▶ _RECORDS PROVIDED_
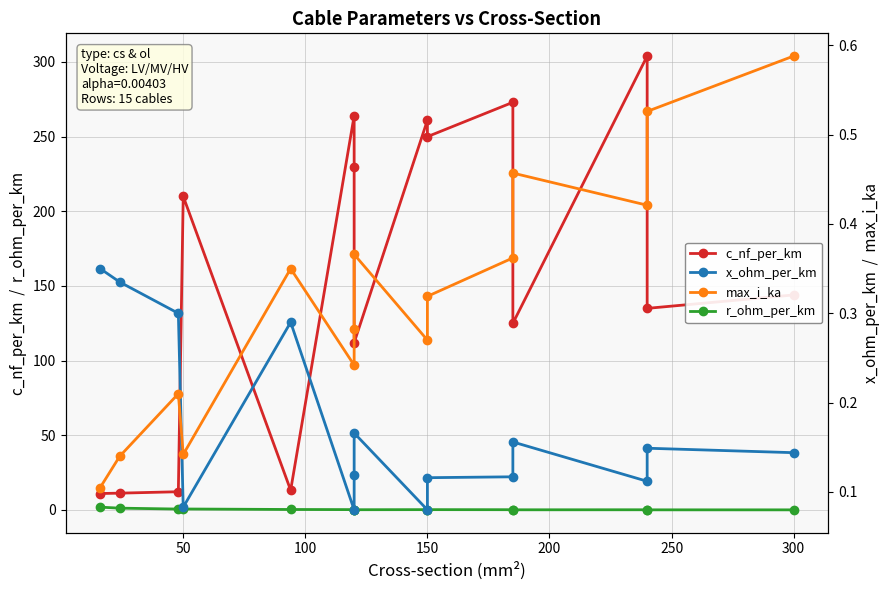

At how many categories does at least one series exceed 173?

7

...

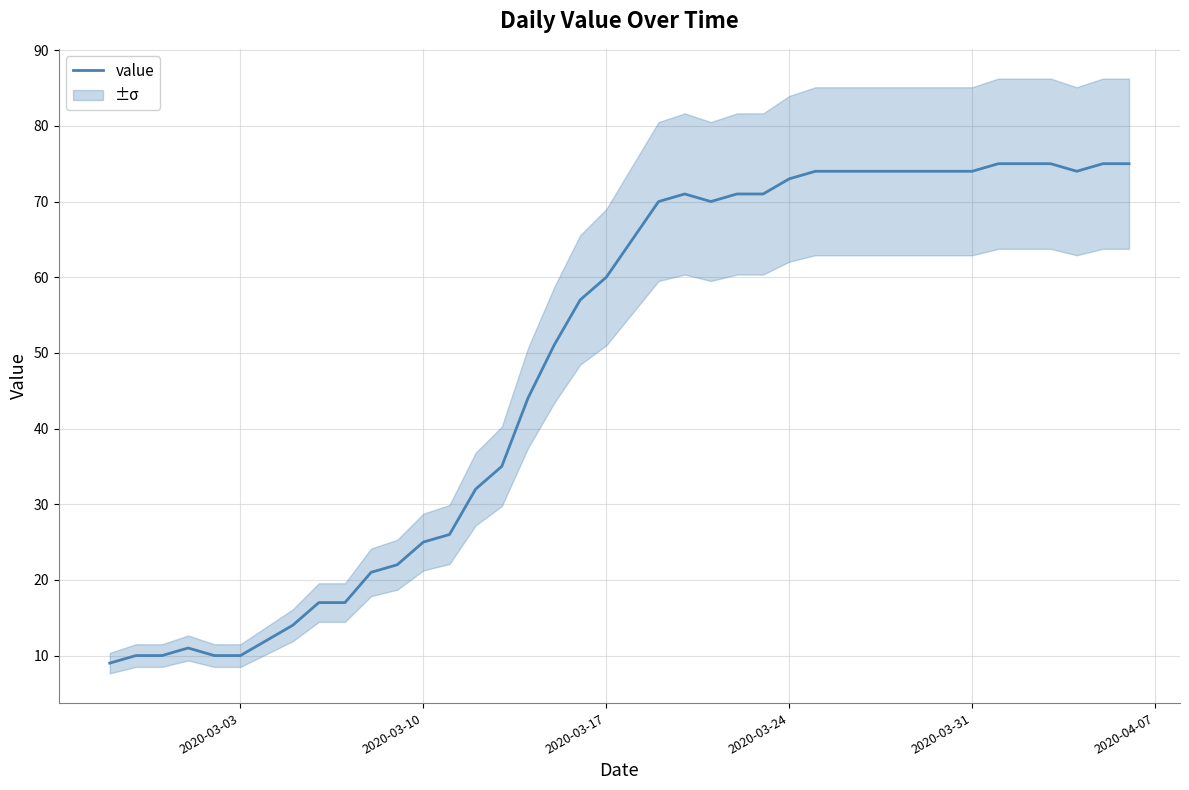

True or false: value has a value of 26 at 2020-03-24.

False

==

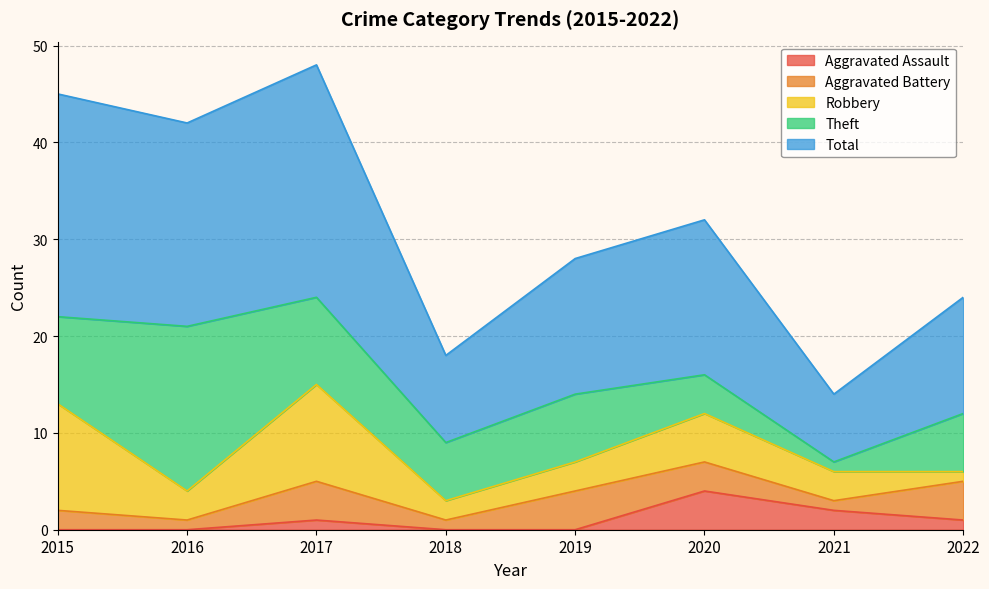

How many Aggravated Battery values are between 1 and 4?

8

▶ _WHAT THE EXERCISE ASKS_
From the items above, pull out every line that contains the word "many". Treat uppercase and lowercase letters as different.

▶ _OUTPUT BELOW_
At how many categories does at least one series exceed 173?
How many Aggravated Battery values are between 1 and 4?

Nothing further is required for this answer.